If you thought airlines were hurting, have you thought about airports? Sure, they may not be in the same situation that airlines are in, but they certainly are no exception. The economic crises has bumped Los Angeles International airport out of the number five spot to the number six spot in terms of busiest airports; Paris’s Charles De Gaulle made the swap. Regional airports have been pounded the most, as many carriers have cut their short-haul and small city routes. Some airports are receiving a stimulus boost. Just ask Pittsburgh, who will be the first airport to receive stimulus money ($10 million) to repave and improve lighting on a crosswind runway. What happens to airports that are, well… dying?

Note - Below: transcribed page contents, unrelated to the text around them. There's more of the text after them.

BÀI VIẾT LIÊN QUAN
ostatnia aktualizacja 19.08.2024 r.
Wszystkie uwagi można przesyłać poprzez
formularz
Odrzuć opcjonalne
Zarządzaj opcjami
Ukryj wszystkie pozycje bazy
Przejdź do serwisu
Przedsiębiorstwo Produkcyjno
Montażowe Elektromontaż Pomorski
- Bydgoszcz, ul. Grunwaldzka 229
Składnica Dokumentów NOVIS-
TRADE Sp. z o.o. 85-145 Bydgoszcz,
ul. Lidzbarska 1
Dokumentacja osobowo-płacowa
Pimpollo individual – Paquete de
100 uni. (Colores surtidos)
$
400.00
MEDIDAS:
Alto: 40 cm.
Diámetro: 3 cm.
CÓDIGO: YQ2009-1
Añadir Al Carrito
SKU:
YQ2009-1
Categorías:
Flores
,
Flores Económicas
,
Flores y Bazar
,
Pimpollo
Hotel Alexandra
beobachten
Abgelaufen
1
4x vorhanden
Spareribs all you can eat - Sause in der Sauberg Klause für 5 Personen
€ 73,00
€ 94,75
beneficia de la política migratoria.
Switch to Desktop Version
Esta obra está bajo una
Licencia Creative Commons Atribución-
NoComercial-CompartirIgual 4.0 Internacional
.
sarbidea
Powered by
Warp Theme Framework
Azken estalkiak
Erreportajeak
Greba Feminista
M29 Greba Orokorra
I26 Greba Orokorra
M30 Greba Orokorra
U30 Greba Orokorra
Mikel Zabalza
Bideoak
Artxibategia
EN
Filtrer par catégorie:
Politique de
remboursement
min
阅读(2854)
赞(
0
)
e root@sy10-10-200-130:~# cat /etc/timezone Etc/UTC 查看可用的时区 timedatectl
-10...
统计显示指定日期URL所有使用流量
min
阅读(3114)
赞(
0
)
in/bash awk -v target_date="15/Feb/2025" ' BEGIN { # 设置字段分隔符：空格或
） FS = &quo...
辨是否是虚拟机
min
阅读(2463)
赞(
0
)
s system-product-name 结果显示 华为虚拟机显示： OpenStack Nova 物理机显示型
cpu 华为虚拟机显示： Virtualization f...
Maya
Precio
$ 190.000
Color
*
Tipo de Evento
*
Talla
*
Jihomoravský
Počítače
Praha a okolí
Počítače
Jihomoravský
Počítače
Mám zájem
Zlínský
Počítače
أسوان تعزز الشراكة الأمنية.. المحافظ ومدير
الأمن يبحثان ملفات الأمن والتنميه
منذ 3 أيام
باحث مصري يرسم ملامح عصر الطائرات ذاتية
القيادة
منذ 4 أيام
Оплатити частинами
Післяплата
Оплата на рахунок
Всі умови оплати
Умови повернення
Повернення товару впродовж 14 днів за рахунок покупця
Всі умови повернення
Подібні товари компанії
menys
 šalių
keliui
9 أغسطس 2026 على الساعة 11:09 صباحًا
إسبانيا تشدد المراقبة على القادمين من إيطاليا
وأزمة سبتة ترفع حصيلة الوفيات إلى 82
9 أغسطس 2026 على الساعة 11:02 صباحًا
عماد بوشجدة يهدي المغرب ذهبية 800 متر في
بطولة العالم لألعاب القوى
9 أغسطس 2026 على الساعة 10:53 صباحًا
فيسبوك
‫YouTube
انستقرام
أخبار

Let’s take a trip to Daytona Beach, FL. Daytona used to service double the number of cities that it did (4), but that all changed when United, Continental, and AirTran pulled out. Vintage Props and Jets temporarily ceased operations and filed for Chapter 11 bankruptcy protection; the leader in international getaway charters. Daytona, like many airports, sees their airline usage much smaller and isn’t enjoying the level of income that it was in years prior. The cut of income at airports forces staff cuts; on-top of the cuts to airline personnel at the airport.
Back to Los Angeles. LAX handled about 59.5 million passengers in 2008, declining 4.8% compared to 2007. “It’s a sign of the deepening economic crisis facing the airline industry.”
I’m sure most airports, like Pittsburgh, could use a stimulus. It’s like the F.D.R. era all over again; improve infrastructure to increase the work force. At the end of the day, airports aren’t making nearly what they made in prior years; unless the airport was lucky and received service from Allegiant. I’m sure airports will be stuck weathering this out – it’s an industry wide dilemma.